:: TO-DO ITEM ::
Each line of the records containing "matches" is to be copied out and returned.

Plain-text document sources:
>>>

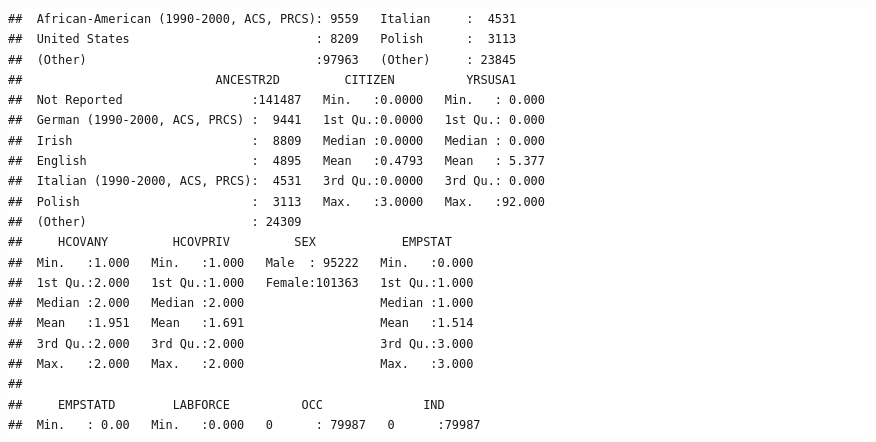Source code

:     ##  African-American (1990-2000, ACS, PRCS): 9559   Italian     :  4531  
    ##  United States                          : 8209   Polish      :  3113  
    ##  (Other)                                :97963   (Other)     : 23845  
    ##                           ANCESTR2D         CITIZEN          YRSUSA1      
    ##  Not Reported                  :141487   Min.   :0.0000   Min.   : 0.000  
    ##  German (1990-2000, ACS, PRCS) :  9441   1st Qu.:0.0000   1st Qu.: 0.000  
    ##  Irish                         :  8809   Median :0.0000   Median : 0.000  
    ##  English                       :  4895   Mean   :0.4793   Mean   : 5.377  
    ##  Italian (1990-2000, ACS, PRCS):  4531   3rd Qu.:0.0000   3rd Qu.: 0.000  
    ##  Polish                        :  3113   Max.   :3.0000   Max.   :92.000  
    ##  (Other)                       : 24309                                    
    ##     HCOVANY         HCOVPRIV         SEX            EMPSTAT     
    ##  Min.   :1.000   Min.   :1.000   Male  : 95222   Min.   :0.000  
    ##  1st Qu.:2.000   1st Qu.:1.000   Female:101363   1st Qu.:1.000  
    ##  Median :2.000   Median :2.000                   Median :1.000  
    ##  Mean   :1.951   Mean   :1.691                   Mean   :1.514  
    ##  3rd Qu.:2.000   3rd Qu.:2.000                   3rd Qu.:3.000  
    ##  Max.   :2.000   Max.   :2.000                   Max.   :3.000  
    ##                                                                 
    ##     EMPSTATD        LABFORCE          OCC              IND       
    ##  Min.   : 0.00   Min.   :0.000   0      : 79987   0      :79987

<<<
>>>

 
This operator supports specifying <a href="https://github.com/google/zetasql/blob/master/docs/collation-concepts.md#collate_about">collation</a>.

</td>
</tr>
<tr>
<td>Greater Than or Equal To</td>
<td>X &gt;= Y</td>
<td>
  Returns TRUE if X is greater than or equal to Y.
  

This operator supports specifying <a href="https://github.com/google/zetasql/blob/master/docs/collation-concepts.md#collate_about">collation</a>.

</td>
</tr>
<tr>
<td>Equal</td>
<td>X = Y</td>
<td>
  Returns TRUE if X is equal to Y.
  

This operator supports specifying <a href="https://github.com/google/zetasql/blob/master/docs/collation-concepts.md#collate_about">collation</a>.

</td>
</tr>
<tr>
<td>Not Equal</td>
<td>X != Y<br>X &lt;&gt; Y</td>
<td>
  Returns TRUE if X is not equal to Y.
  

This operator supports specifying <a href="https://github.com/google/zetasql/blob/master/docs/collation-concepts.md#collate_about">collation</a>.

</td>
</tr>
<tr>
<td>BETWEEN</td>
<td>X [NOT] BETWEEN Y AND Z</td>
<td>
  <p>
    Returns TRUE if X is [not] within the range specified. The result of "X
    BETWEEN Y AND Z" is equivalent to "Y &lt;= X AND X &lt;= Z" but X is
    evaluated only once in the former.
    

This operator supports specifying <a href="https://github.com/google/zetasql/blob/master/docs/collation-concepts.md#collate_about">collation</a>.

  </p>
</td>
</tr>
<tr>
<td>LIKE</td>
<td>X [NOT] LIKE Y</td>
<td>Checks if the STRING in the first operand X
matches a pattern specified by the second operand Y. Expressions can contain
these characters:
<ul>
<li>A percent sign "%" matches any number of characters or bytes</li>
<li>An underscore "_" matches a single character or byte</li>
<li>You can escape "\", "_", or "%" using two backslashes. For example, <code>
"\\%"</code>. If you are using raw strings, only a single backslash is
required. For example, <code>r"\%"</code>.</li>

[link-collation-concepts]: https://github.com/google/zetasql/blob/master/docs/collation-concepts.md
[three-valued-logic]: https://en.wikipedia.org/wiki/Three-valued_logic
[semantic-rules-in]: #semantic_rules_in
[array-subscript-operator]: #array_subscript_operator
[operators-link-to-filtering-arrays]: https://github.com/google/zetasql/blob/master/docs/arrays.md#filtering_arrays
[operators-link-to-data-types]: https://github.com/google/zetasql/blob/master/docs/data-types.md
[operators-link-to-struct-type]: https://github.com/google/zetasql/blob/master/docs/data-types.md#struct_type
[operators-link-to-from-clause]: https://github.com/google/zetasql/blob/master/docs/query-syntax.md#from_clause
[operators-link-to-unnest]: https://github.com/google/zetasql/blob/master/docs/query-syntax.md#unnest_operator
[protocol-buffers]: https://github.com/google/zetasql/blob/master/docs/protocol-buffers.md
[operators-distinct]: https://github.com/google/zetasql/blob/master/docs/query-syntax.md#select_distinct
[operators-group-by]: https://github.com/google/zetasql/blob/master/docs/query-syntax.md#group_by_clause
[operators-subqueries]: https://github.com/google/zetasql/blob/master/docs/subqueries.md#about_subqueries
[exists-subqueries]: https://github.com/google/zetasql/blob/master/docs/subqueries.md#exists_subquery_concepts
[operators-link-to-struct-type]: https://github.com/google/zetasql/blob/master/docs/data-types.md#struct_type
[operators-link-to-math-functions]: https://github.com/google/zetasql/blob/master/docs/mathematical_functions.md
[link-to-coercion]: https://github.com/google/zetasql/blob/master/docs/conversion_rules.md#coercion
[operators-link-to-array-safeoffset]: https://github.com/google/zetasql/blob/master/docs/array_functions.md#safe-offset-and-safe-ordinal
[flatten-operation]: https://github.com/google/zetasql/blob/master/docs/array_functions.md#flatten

<<<
>>>

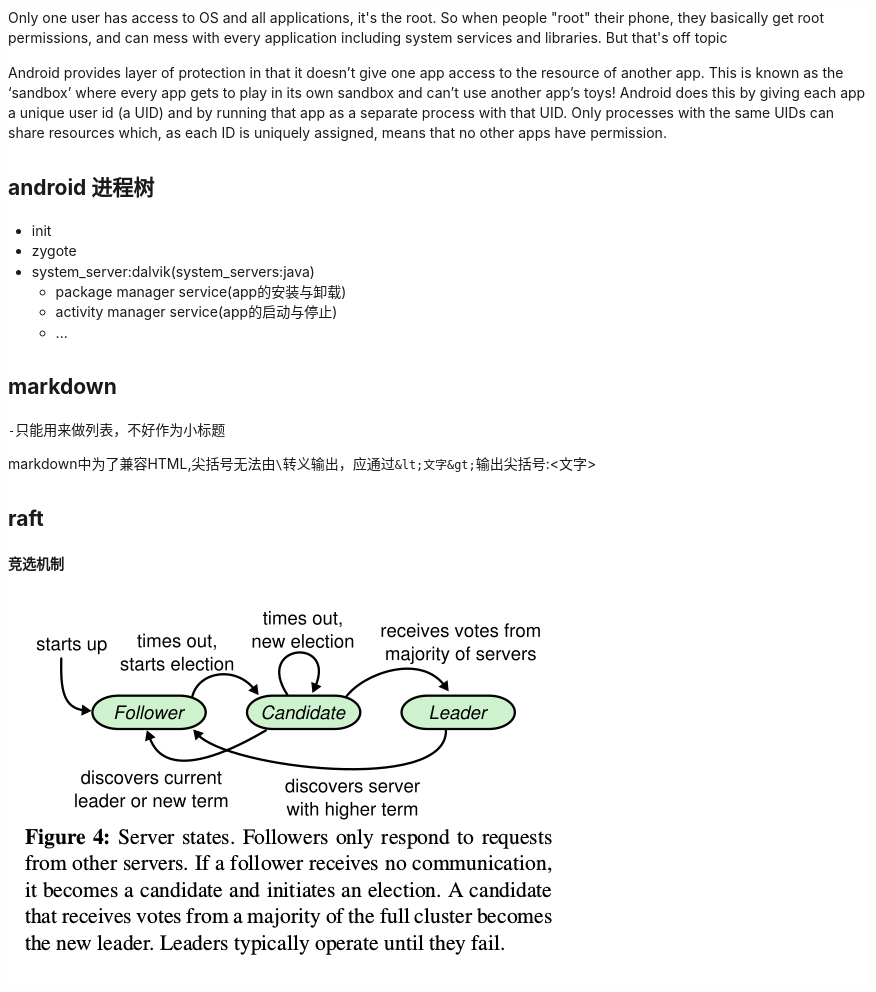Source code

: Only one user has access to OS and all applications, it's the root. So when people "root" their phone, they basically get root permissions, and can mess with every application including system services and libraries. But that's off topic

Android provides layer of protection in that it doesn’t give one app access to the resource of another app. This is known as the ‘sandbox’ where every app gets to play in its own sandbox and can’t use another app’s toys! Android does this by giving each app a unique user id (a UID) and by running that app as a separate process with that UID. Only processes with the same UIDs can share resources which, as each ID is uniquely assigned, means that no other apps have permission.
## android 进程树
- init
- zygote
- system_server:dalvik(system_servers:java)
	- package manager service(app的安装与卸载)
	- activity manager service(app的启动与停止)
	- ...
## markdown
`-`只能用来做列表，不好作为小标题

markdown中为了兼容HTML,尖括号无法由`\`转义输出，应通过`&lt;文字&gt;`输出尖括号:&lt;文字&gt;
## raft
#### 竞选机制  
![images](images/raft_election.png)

<<<

:: TASK OUTPUT ::
matches a pattern specified by the second operand Y. Expressions can contain
<li>A percent sign "%" matches any number of characters or bytes</li>
<li>An underscore "_" matches a single character or byte</li>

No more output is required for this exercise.